■ WHAT IS EXPECTED ■
Go line by line through the data and copy those with the word "onboarding".

■ RECORD SET ■
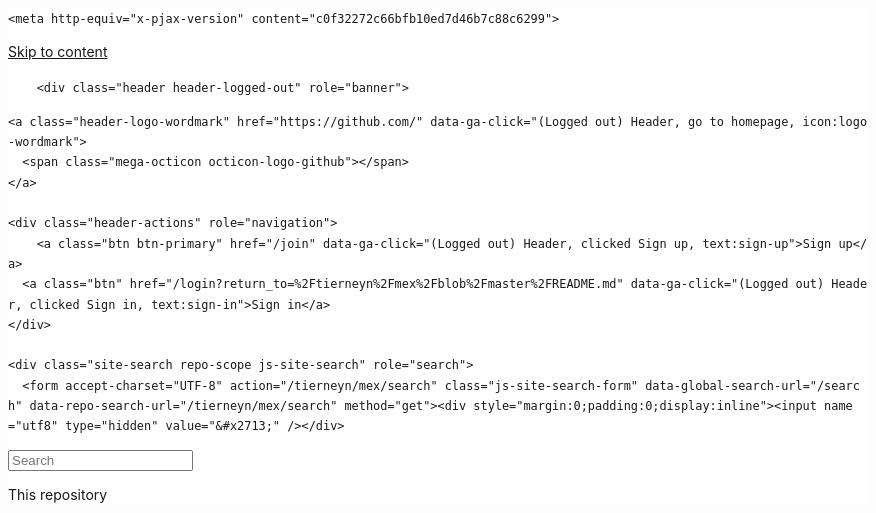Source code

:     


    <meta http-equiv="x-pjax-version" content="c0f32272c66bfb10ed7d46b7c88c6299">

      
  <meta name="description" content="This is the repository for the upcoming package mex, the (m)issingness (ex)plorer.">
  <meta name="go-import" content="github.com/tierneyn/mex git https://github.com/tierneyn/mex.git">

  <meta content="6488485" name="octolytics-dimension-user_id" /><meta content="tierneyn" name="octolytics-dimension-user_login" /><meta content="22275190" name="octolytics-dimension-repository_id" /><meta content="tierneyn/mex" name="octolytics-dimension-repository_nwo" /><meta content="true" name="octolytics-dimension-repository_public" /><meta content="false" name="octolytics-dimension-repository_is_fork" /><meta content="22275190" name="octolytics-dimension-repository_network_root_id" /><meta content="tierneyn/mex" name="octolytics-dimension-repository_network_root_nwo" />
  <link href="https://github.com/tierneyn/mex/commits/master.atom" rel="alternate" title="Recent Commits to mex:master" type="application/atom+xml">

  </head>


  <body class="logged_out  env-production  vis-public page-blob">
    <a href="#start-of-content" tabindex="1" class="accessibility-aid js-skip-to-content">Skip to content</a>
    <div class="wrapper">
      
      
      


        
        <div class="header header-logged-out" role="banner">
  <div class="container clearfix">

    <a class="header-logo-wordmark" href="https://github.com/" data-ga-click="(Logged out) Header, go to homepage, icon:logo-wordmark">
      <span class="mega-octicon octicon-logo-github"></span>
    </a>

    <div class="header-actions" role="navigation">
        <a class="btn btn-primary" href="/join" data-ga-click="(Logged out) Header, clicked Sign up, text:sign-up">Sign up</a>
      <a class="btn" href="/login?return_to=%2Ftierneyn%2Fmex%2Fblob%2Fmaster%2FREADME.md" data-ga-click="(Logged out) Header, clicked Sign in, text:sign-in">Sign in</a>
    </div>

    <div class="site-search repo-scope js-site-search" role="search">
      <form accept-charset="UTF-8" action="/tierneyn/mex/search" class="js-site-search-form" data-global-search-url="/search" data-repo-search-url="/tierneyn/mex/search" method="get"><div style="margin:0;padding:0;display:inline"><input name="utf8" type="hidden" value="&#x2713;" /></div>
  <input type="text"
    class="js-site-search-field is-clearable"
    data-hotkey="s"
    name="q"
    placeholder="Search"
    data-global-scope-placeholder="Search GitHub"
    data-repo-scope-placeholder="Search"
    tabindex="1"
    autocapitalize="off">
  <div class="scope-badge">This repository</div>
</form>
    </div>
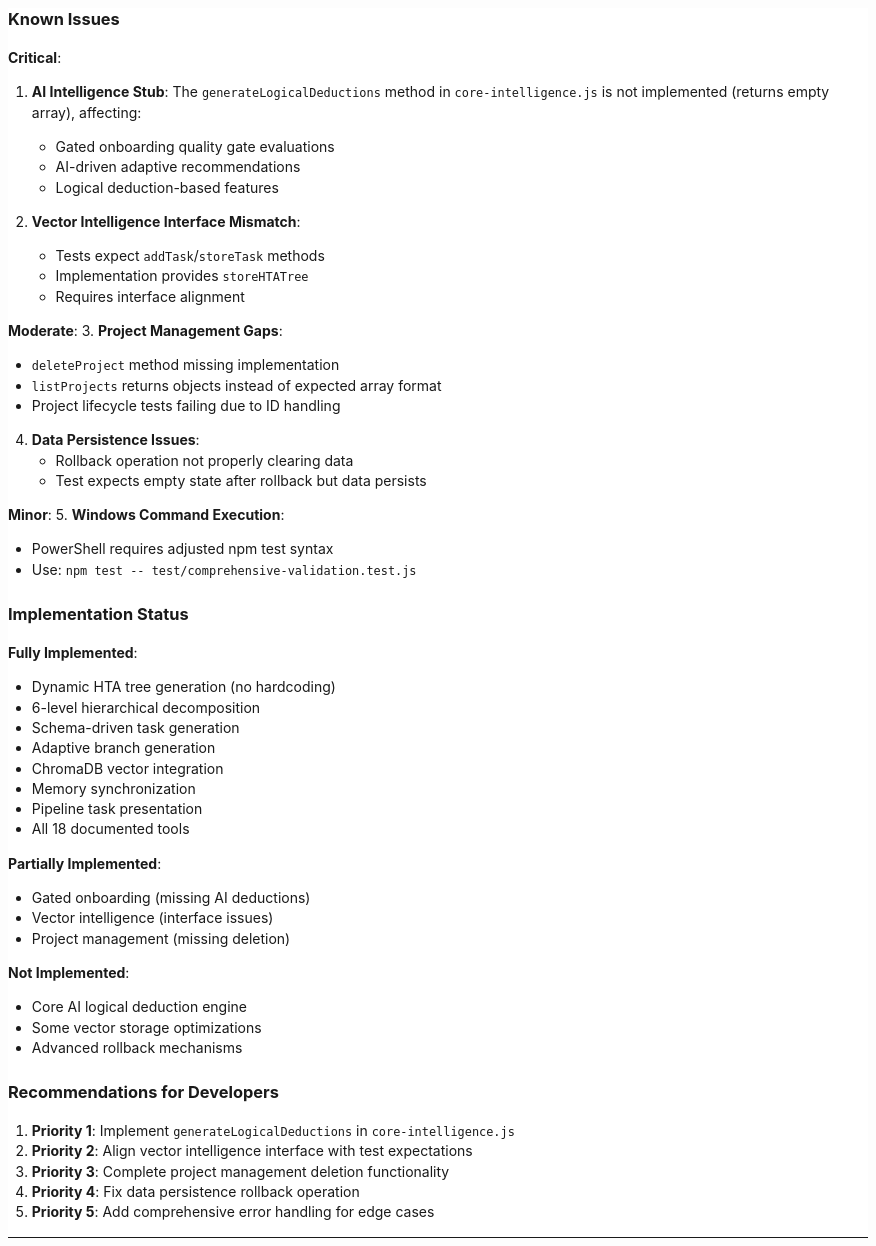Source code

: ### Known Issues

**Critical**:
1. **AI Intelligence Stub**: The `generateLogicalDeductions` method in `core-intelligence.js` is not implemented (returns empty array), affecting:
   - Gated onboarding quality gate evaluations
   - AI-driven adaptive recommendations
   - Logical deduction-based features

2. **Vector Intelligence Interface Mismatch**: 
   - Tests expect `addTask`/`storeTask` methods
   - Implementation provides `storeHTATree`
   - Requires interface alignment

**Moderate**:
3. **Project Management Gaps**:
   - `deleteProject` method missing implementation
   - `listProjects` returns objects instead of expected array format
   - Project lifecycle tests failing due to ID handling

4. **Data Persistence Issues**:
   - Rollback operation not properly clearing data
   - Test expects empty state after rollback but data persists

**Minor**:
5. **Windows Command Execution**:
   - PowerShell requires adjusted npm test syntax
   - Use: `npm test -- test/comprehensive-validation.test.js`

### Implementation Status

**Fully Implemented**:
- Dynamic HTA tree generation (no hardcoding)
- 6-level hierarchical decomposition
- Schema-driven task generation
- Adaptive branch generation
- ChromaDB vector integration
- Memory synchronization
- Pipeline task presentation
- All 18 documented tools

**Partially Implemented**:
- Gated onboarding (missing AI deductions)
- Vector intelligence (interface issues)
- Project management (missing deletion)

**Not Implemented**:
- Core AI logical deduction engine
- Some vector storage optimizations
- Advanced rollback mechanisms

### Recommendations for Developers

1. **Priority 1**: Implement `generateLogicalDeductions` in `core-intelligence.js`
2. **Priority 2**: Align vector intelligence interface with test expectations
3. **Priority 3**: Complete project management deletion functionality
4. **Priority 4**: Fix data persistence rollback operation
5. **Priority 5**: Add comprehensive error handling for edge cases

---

■ WRITTEN ANSWER ■
   - Gated onboarding quality gate evaluations
- Gated onboarding (missing AI deductions)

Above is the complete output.